Today, close to 4 billion people reside in urban areas. By 2030, the world is projected to have 41 mega-cities of more than 10 million inhabitants. By 2050, 66 percent of the world’s population will be urban.
In certain countries around the globe it is possible to build cities from scratch and install transport infrastructure in order to move people efficiently around urban areas. However, in most cities this is either not possible or extremely costly and potentially fraught with challenges.
The question is, how do we tackle the demands placed on our cities caused by the trend towards urbanisation and population increase?
This is not a simple question to answer, but in this post we will focus on how, by using the smartphone and creating an ecosystem of interconnected best-of-breed applications, we can break down the barriers within cities between different services, operators and modes of transport; creating stress free, frictionless journeys for all.
By improving urban mobility within our cities we allow them to thrive. We like to think of transport as the arteries of our cities, connecting the city together, giving it life. The easier it is for the blood to flow and the more the blood can access the body, the better the body works, and it’s the same with cities.
To give some context to what I mean I am going to start at the end and explain how we envisage the future of urban transport by describing the journey of the future.
The Journey of the Future
Sarah has just been offered a new job. Great news for her, but it now means she needs to commute to work. The night before she starts her new job she makes sure she has her ticket and will be on time by downloading the transport provider’s mobile ticketing app. This shows her the route she needs to take, the train she needs to catch and what time she needs to leave for work. It also allows her to buy a weekly travel card. Sarah buys the travelcard and the ticket is saved straight to her phone.
The next morning Sarah wakes up, she gets ready and jumps in her car for the short trip to the station. As she drives into the car park she uses an app to pay for her parking space without the need to carry cash or find the correct change. She also receives a notification via the app for 15% off a coffee at the coffee shop at the station.
After grabbing a latte, Sarah walks straight past the queue at the ticket machine and the even larger queue at the ticket office, saving her time and hassle. She opens her app and scans her phone at the fare gates, getting straight onto the platform. The train pulls into the station and she gets onboard.
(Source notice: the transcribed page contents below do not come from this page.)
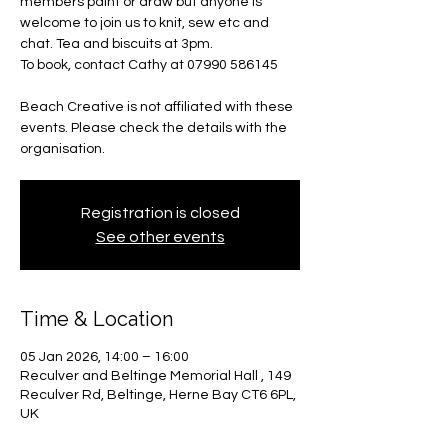
members paint or draw but anyone is
welcome to join us to knit, sew etc and
chat. Tea and biscuits at 3pm.
To book, contact Cathy at 07990 586145
Beach Creative is not affiliated with these
events. Please check the details with the
organisation.
Registration is closed
See other events
Time & Location
05 Jan 2026, 14:00 – 16:00
Reculver and Beltinge Memorial Hall , 149
Reculver Rd, Beltinge, Herne Bay CT6 6PL,
UK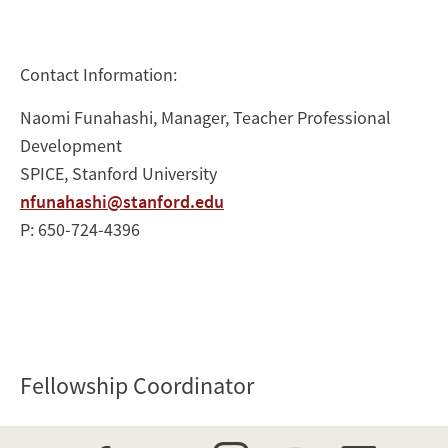
Contact Information:
Naomi Funahashi, Manager, Teacher Professional
Development
SPICE, Stanford University
nfunahashi@stanford.edu
P: 650-724-4396
Fellowship Coordinator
On the train Sarah gets a travel alert about disruption on the section of her journey where she would normally travel by bus. Using the app on her phone she checks her route which factors in the delay. She then decides to take a different route to work.
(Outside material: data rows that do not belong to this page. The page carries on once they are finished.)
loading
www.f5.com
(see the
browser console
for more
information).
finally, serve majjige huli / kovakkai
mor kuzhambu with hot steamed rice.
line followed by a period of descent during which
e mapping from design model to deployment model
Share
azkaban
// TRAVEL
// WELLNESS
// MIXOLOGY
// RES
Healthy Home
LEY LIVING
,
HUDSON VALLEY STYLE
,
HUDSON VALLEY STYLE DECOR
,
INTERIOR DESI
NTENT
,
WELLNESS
The train pulls into the station and instead of getting the bus Sarah goes down into the subway, scanning her ticket which is stored on her phone at the barcode enabled subway gates.
After getting out of the subway, Sarah uses the app to grab a bike from the city bike service for the last leg of her journey, getting to work on time.
Connecting First and Last Mile Services – the Urban App Ecosystem
Is this set of diverse functions better served by one app or multiple apps? We believe the answer is simple.
Mobile ticketing is just one of a range of mobile apps and services being developed to help people move around cities. Each one of these does a fantastic job in the niche they are designed for, be it ticketing, parking, bike share or route planning etc.
We believe the next step in the development of the Smart City is to create ecosystems of best-of-breed apps for seamless, frictionless, door-to-door journeys built around the needs of individual cities.
No two cities are the same and ecosystems are already (or have already) built up around the needs of individual cities. There is no point investing in a route planning application if everyone already uses services like Transit App or Citymapper, because there is very little chance the app you launch will provide a better service than they do, they already have high usage within cities and changing people’s habits is extremely difficult. The answer is not to replace them – but link to them.
By utilising a common set of open APIs and standards it is possible for various related applications to interact, allowing the user to surf between services in the same way they would on the web. This helps remove the barriers between different city services, modes of transport and operators.
The result is stress free, frictionless travel using your smartphone.
At Masabi we already deeplink to other services through our applications and we have further deeplinking apps going live this year. We believe ecosystems of connected apps will continue to develop around urban areas over the next year or two helping people move around our cities.